Similarly, it is hypothesized that the components of cryoprotectants may act as ligands for the sperm ORs and elicit early capacitation which result in decreased motility, viability, and acrosomal integrity. Currently, no data are available on the topic of cryopreservation effects on modulation of gustation in sperm physiological parameters. But, the low survivability of pig’s sperm in comparison to other mammalian species indicate involvement of some hidden entities including ORs [22,224] and TRs.

Researchers opine that individual sperm may express distinct set of ORs and TRs and respond differently as speculated for odorant sensory neuron’s “one neuron-one receptor” model [225,226]. If this is true for sperm than the complexity of behavioral cues will require further exploration. Moreover, the opening of ion channels which are involved in olfactory and gustatory transductions i.e., CatSper1, CatSper2, and CNGA3 (Ca2+ channels) require different concentration of cAMP and cGMP [68,70,71,227] which has not been determined yet for all the mammalian sperm.

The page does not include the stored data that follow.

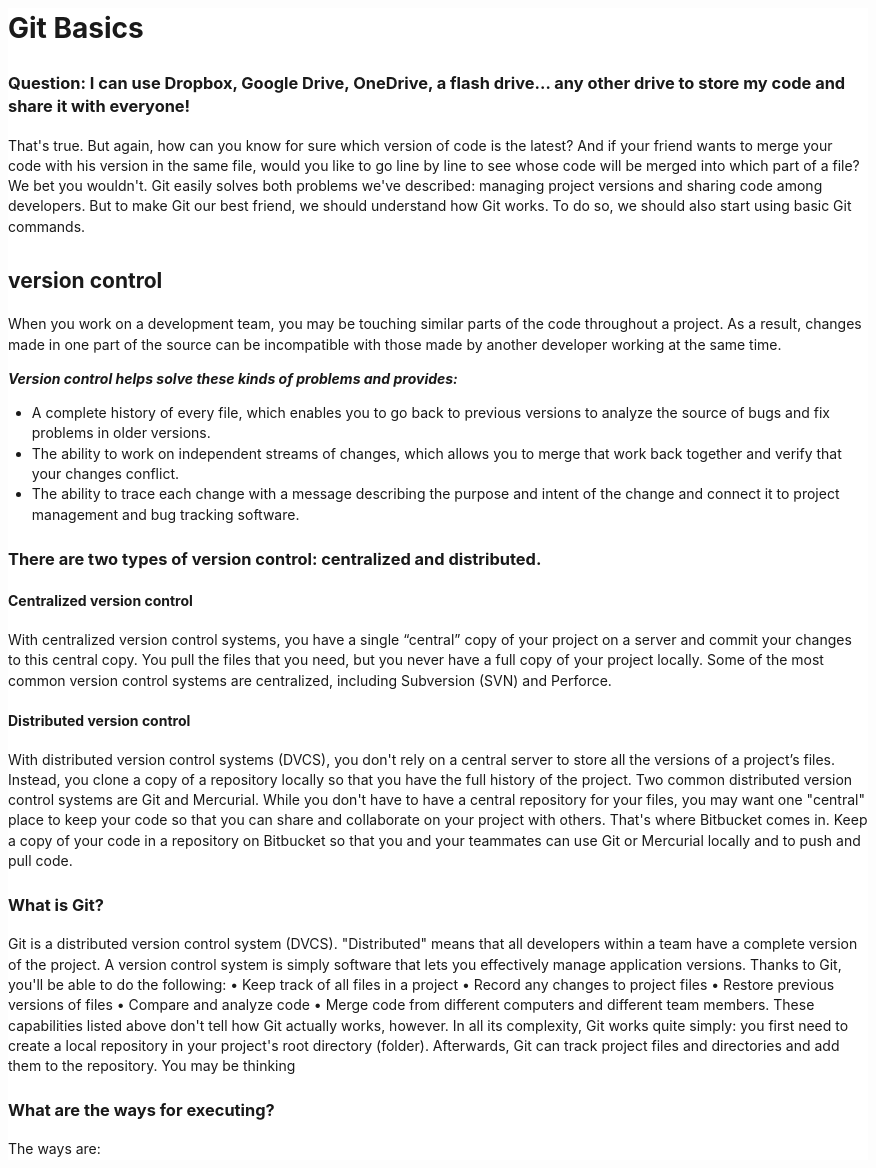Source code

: # Git Basics

### Question: I can use Dropbox, Google Drive, OneDrive, a flash drive… any other drive to store my code and share it with everyone!

That's true. But again, how can you know for sure which version of code is the latest? And if your friend wants to merge your code with his version in the same file, would you like to go line by line to see whose code will be merged into which part of a file? We bet you wouldn't.
Git easily solves both problems we've described: managing project versions and sharing code among developers. But to make Git our best friend, we should understand how Git works. To do so, we should also start using basic Git commands.

## version control
When you work on a development team, you may be touching similar parts of the code throughout a project. As a result, changes made in one part of the source can be incompatible with those made by another developer working at the same time.

***Version control helps solve these kinds of problems and provides:***
*	A complete history of every file, which enables you to go back to previous versions to analyze the source of bugs and fix problems in older versions.
*	The ability to work on independent streams of changes, which allows you to merge that work back together and verify that your changes conflict.
*	The ability to trace each change with a message describing the purpose and intent of the change and connect it to project management and bug tracking software.

### There are two types of version control: centralized and distributed.

#### Centralized version control
With centralized version control systems, you have a single “central” copy of your project on a server and commit your changes to this central copy. You pull the files that you need, but you never have a full copy of your project locally. Some of the most common version control systems are centralized, including Subversion (SVN) and Perforce.

#### Distributed version control
With distributed version control systems (DVCS), you don't rely on a central server to store all the versions of a project’s files. Instead, you clone a copy of a repository locally so that you have the full history of the project. Two common distributed version control systems are Git and Mercurial.
While you don't have to have a central repository for your files, you may want one "central" place to keep your code so that you can share and collaborate on your project with others. That's where Bitbucket comes in. Keep a copy of your code in a repository on Bitbucket so that you and your teammates can use Git or Mercurial locally and to push and pull code.



### What is Git?
Git is a distributed version control system (DVCS). "Distributed" means that all developers within a team have a complete version of the project. A version control system is simply software that lets you effectively manage application versions. Thanks to Git, you'll be able to do the following:
•	Keep track of all files in a project
•	Record any changes to project files
•	Restore previous versions of files
•	Compare and analyze code
•	Merge code from different computers and different team members.
These capabilities listed above don't tell how Git actually works, however. In all its complexity, Git works quite simply: you first need to create a local repository in your project's root directory (folder). Afterwards, Git can track project files and directories and add them to the repository. You may be thinking
### What are the ways for executing?
The ways are:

In conclusion, ORs and TRs are associated with spermatogenesis, maturation, sperm-egg recognition, sperm chemotaxis, capacitation, motility, and fertility. In addition, ORs and olfactory transduction pathway were thought to be responsible for sperm freeze tolerance and post-thaw sperm quality. However, what and how many odorant-like molecules in the extenders and reproductive tracts interact with ORs to facilitate sperm chemotaxis, capacitation, hyperactivation, and fertility, are still unknown and worth further studying.